Prescribing exercise based on intensity, frequency, and duration of loading may maximize osteogenic responses in bone, but a model of the osteogenic potential of exercise has not been established in humans. In rodents, an osteogenic index (OI) has been used to predict the osteogenic potential of exercise. The current study sought to determine whether aerobic, resistance, or combined aerobic and resistance exercise programs conducted over eight weeks and compared to a control group could produce changes in biochemical markers of bone turnover indicative of bone formation. We further sought to determine whether an OI could be calculated for each of these programs that would reflect observed biochemical changes. We collected serum biomarkers [bone-specific alkaline phosphatase (BAP), osteocalcin, tartrate-resistant acid phosphatase (TRAP), C-terminal telopeptide fragment of type I collagen (CTx), deoxypyridinoline (DPD), 25-hydroxy vitamin D (25(OH)D), and parathyroid hormone (PTH)] in 56 women (20.3 ± 1.8 years) before, during and after eight weeks of training. We also measured bone mineral density (BMD) at regional areas of interest using DXA and pQCT. Biomarkers of bone formation (BAP and osteocalcin) increased in the Resistance and Combined groups (p < 0.05), while biomarkers of bone resorption (TRAP and DPD) decreased and increased, respectively, after training (p < 0.05) in all groups. Small changes in volumetric and areal BMD (p < 0.05) were observed in the distal tibia in the Aerobic and Combined groups, respectively. Mean weekly OIs were 16.0 ± 1.9, 20.6 ± 2.2, and 36.9 ± 5.2 for the Resistance, Aerobic, and Combined groups, respectively. The calculated osteogenic potential of our programs did not correlate with the observed changes in biomarkers of bone turnover. The results of the present study demonstrate that participation in an eight week physical training program that incorporates a resistance component by previously inactive young women results in alterations in biomarkers of bone remodeling indicative of increased formation without substantial alterations in markers of resorption.

Introduction

The mechanisms underlying the osteogenic response to physical exercise have been investigated since the pioneering work of Hert and colleagues [1] nearly 40 years ago [2], [3], [4], [5]. This work established that long-term loading of bone has an anabolic effect, improving bone mass and strength. Experimental evidence since these first reports validated the concept that long-term (> 6 months) training programs consisting of high strain rates and high peak forces are more effective in maximizing osteogenic responses in bone than training with a large number of low-force repetitions [6], [7], [8], [9], [10].
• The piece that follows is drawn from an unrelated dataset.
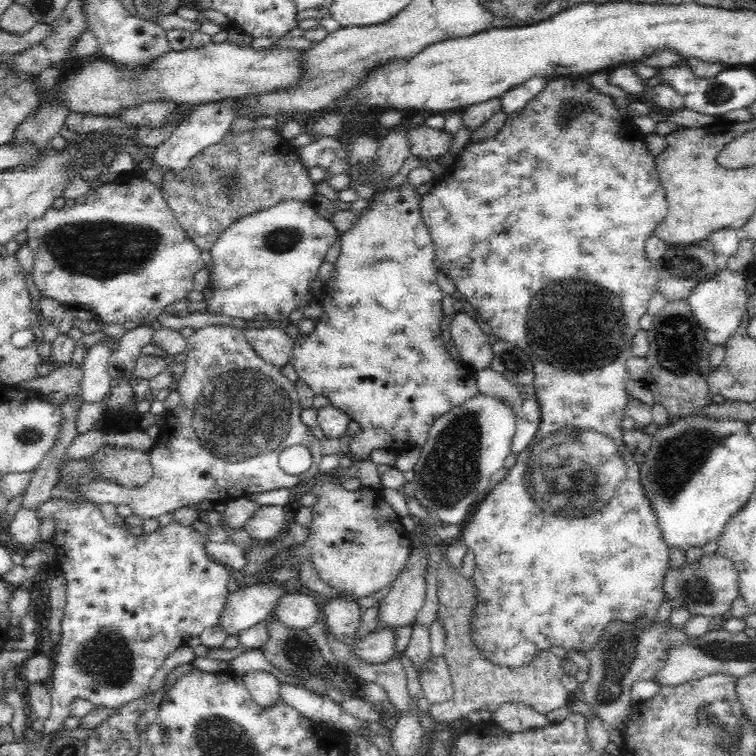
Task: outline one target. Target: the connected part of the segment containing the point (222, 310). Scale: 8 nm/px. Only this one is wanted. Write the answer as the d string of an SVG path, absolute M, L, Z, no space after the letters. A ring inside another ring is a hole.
M284 200L276 206L240 218L240 221L231 225L211 248L212 269L208 284L202 291L204 312L216 316L224 314L245 321L267 320L272 323L288 317L299 307L302 296L309 294L320 265L325 261L328 248L339 241L339 238L340 232L332 222L317 213L312 201Z

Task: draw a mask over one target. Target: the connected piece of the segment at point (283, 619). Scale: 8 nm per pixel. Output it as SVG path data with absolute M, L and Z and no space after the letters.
M306 593L286 594L276 604L273 618L278 619L287 628L306 630L321 619L320 605L314 601L314 597Z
Training interventions of longer duration (6–36 months) have consistently reported positive bone mineral density increases, whereas those of shorter durations (< 6 months) have failed to show similar adaptations [11]. Due to limitations in densitometry measurements, the length of the bone remodeling cycle and transient changes in bone mineralization during training it is difficult to quantify acute changes in bone adaptation [12], [13], [14]. However, acute unaccustomed bone loading has been associated with a metabolic uncoupling of bone formation and resorption favoring resorption thus leading to acute microdamage. Over time, the cumulative microdamage in the most extreme cases, can result in stress fractures [15], [16], [17]. For example, due to the unaccustomed activity, the incidence of stress fractures in female trainees in the U.S. Army is between 3.5% and 21% during its nine week basic combat training with most of these injuries observed within six weeks [18].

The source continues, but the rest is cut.